The attack on Iraq in 2003 and that on Libya in 2011 were each associated with good buying opportunities in equities. A massive 29 per cent, 14-week-long rally in US and UK stocks began in early March 2003, just days before the Allied invasion began. The onset of the Libyan campaign in March 2011 triggered a 10 per cent surge in the S&P over the following seven weeks.

It should surely hearten us, therefore, that there is quite so much bearishness is in the air right now. According to last week’s AAII survey of retail investors in the US, 29 per cent of those polled were bullish, against 42.9 per cent bearish. The negative spread of 13.9 per cent is slightly wider than that which we saw at the outbreak of the Libyan adventure.
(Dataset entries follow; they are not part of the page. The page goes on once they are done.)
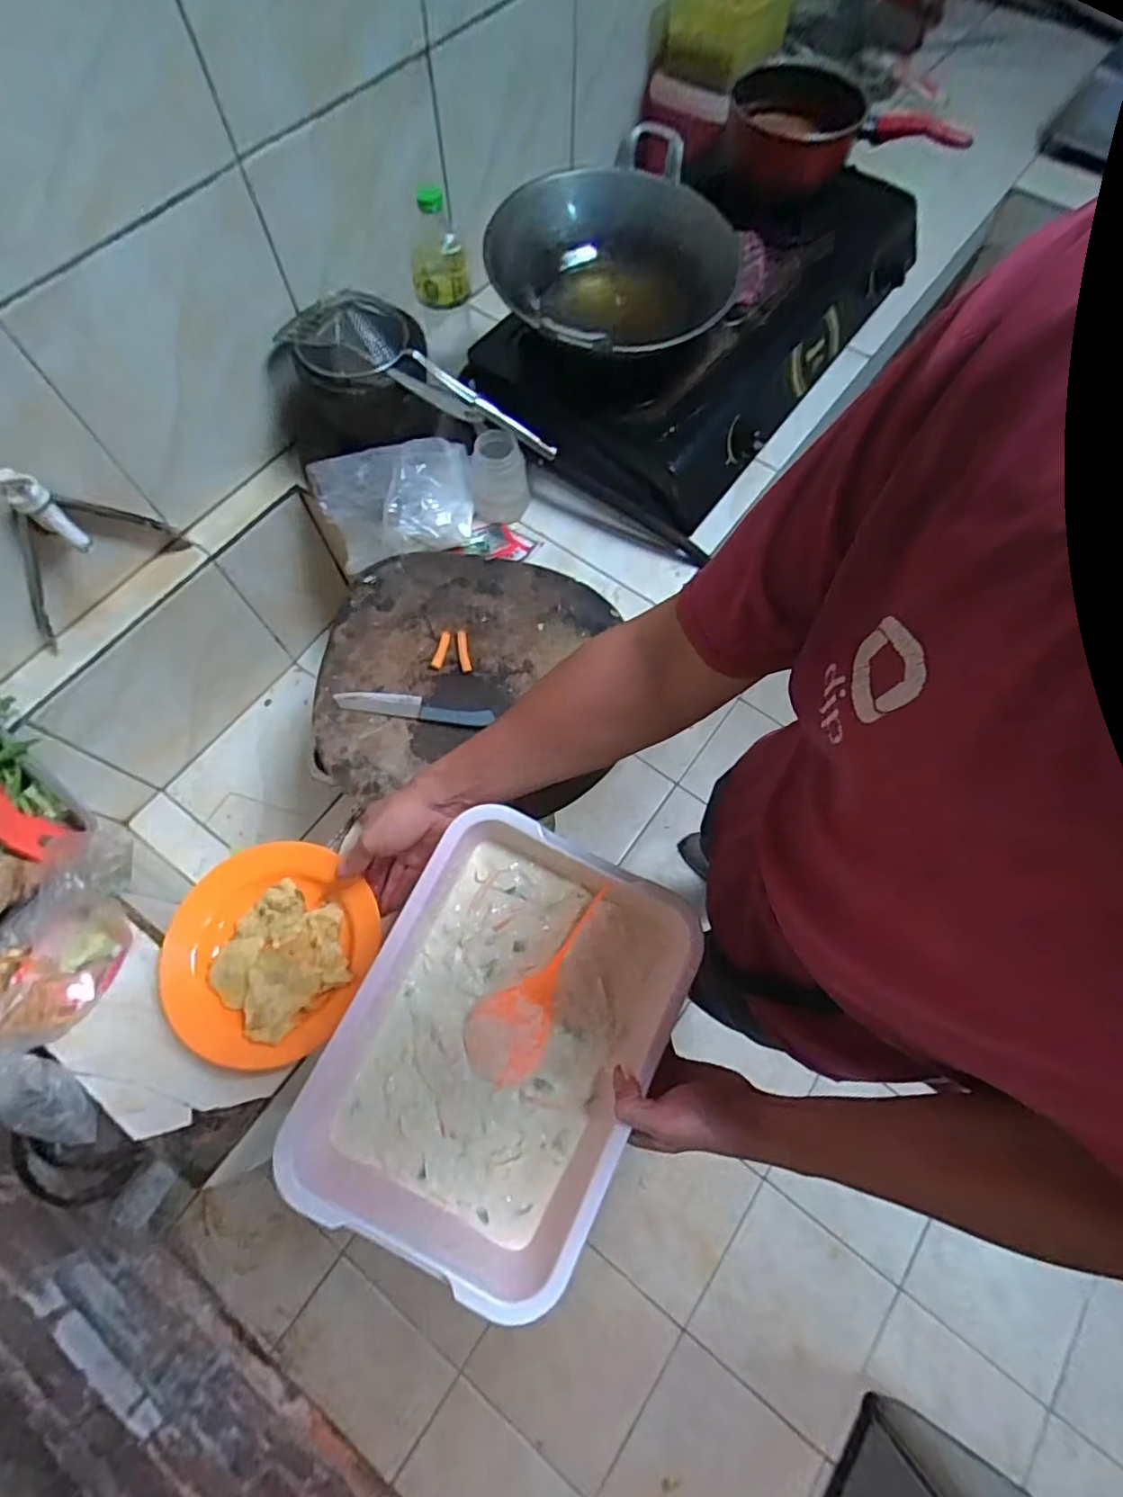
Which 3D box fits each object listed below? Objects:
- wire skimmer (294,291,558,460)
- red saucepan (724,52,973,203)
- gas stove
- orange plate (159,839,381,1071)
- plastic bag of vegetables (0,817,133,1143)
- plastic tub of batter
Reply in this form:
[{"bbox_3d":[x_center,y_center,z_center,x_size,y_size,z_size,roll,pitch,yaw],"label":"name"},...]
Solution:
[{"bbox_3d":[-0.150,-0.447,0.743,0.317,0.052,0.092,20,68,-13],"label":"wire skimmer"},{"bbox_3d":[0.390,-0.883,0.874,0.305,0.070,0.212,6,68,2],"label":"red saucepan"},{"bbox_3d":[0.205,-0.619,0.865,0.345,0.108,0.640,35,72,13],"label":"gas stove"},{"bbox_3d":[-0.296,0.205,0.624,0.187,0.036,0.208,28,70,10],"label":"orange plate"},{"bbox_3d":[-0.521,0.213,0.585,0.139,0.109,0.282,-2,68,-1],"label":"plastic bag of vegetables"},{"bbox_3d":[-0.049,0.238,0.513,0.238,0.087,0.320,25,70,9],"label":"plastic tub of batter"}]

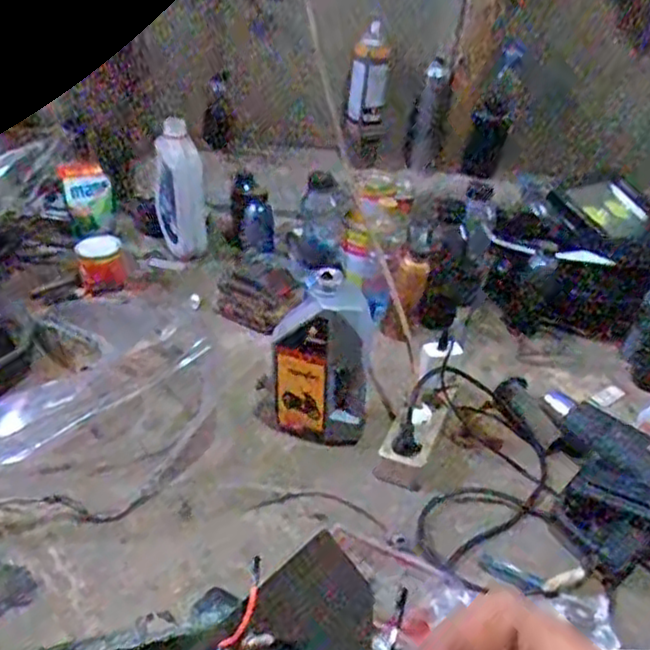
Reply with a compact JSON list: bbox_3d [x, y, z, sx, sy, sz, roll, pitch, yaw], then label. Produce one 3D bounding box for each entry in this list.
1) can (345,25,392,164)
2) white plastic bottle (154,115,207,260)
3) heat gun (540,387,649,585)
[{"bbox_3d":[0.074,-0.417,1.270,0.077,0.229,0.069,3,36,-1],"label":"can"},{"bbox_3d":[-0.255,-0.235,1.231,0.072,0.230,0.084,-16,37,-25],"label":"white plastic bottle"},{"bbox_3d":[0.312,0.174,0.802,0.183,0.062,0.224,-26,42,-36],"label":"heat gun"}]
Preferably, it'll widen further, to around -20 per cent or so, a level that has marked many very tradeable lows on Wall Street.

 

Bears in the majority

Scepticism has spread well beyond the US indices, too. Spread betting positioning data also shows retail punters are in pretty sombre mood right now. As of the afternoon of 28 August, only just over half of one spread betting firm's clients were long of the FTSE 100, with a similar showing for Germany's DAX.

 

NYSE breadth dives

Another indicator of market health has already reached levels that have figured around important bottoms. The McClellan Summation index for the New York Stock Exchange, which is related to how many individual stocks are rising or falling, hit -339 on Tuesday, 27 August. That's comparable with the readings achieved in November 2012 and June 2013, just as big rallies were about to begin. Once again, a deeper correction - and therefore a bigger buying opportunity - could see this drop to below -550.

I mooted last week the possibility of a decline to around the 55-week exponential moving average. This line has been a good place from which to buy rallies in the past. At present, it cuts in at around 1548 in the case of the S&P 500, or about 5 per cent below where we are now. I should stress that this is an idealised set-up and no more. I am more than ready to buy the turn if it happens earlier. Price action should always be the main consideration.

 

Take-offs: true and false

I've often used a rule of thumb of 'two really decent up-days' in order to determine when exactly to turn bullish again. By 'really decent' I mean low-to-high daily gains of at least 1.5 per cent. The gains that we saw in the Dow on Thursday 22 and Friday 23 August, by contrast, always looked like a counter-trend affair to me, and indeed gave way to sharp selling as this week began. On the intraday chart, a crossover of the 21- and 55-four-hourly EMAs would do the trick for me also.